→ **Task input**
******
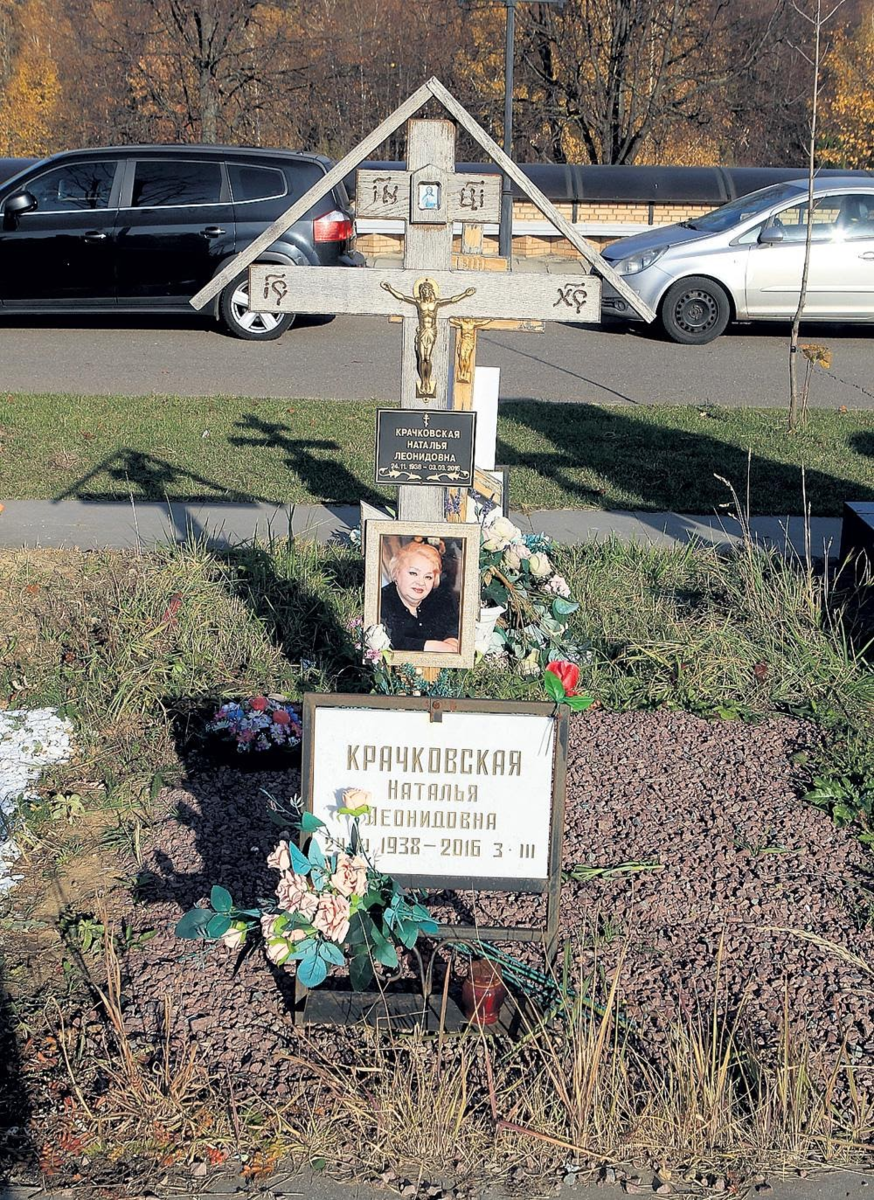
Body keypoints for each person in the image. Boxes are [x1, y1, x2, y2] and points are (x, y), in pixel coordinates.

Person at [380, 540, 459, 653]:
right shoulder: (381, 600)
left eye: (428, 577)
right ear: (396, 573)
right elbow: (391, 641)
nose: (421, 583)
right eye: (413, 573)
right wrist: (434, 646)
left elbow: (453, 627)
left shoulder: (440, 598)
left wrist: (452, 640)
******
→ **Task item**
Search the preceding listing for "left" and extract every line where it is found.

→ **Final answer**
left eye: (428, 577)
left elbow: (453, 627)
left shoulder: (440, 598)
left wrist: (452, 640)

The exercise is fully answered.